T = sqrt (4 pi^2 r^ 3 / GM )

with that I had two sets of values, Vulcan and X:
I plugged them into the formula and arranged for a common values such as Mv.
Then I subbed Mv from one formula into another.

This is what results:

8pi^23rv^3 / GTx^2 = 4pi^2rv^3/ GTv^2

through cancellations I ended up getting:

Tx = sqrt ( (2)(3)^3(360)^2 )
which was that amount of days.

Not sure if this method would be the correct way to go with this question or not.

 

[SammyS]

The Question
The Planet V has a year lasting 360 days. In the same star system is the Planet X. The Planet X has half the mass and triple the radius.
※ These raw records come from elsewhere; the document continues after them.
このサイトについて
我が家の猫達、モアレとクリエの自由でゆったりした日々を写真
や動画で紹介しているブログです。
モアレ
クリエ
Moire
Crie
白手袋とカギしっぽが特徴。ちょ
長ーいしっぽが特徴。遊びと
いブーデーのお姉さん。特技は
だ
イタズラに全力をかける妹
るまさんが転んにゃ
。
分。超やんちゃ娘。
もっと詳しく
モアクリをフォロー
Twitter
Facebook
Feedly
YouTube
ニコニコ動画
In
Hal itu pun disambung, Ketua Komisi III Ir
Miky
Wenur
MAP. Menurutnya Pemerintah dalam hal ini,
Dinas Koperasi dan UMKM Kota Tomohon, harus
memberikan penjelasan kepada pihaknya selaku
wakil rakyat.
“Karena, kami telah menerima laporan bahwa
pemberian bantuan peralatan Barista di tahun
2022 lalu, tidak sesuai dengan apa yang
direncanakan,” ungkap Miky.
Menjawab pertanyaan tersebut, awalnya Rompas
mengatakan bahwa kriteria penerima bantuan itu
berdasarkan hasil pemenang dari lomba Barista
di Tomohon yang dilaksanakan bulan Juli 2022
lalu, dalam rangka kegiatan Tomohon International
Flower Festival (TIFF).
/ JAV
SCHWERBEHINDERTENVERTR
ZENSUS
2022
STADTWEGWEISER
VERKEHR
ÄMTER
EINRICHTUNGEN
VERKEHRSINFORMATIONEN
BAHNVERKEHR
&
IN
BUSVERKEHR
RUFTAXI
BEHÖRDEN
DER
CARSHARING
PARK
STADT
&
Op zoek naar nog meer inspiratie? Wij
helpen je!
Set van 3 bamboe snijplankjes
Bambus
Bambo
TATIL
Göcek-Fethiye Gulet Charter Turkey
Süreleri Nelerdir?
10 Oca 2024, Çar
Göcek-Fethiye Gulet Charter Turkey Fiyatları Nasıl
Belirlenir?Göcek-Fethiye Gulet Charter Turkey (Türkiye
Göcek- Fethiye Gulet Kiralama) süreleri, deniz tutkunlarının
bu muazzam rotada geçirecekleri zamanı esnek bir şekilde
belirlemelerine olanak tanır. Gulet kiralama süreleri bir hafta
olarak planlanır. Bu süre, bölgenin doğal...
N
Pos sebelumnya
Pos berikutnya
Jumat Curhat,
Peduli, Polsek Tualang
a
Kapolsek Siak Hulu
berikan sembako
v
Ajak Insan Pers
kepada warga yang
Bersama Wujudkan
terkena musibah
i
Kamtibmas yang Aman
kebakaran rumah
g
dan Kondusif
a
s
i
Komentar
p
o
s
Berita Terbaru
A planet X year would be approximately _____ days

The attempt at a solution

Givens:
T_V= 360days
T_X= ?
m_V = m_V
m_X = 1/2m_V
r_V = r_V
r_X = 3r_V

I derived a formula that incorporates time.
From which v = sqrt ( GM/r )
since T = 2(pi)r / v

sub v into that formula and you get:

T = sqrt (4 pi² r³ / GM )

with that I had two sets of values, Vulcan and X:
I plugged them into the formula and arranged for a common values such as M_V.
Then I subbed M_V from one formula into another.

This is what results:

8pi²3rv³ / GTx² = 4pi²rv³/ GTv²

through cancellations I ended up getting:

T_X = sqrt ( (2)(3)³(360)² )
which was that amount of days.

Not sure if this method would be the correct way to go with this question or not.

Do you mean that the radius of the orbit of planet X is triple that of planet V ?

Does the mass of the planet matter? Is the M in the equation, v = sqrt ( GM/r ), the mass of the planet, or the mass of some other object?

Use the subscript, X₂, & superscript, X², buttons above the "Go Advanced" message box.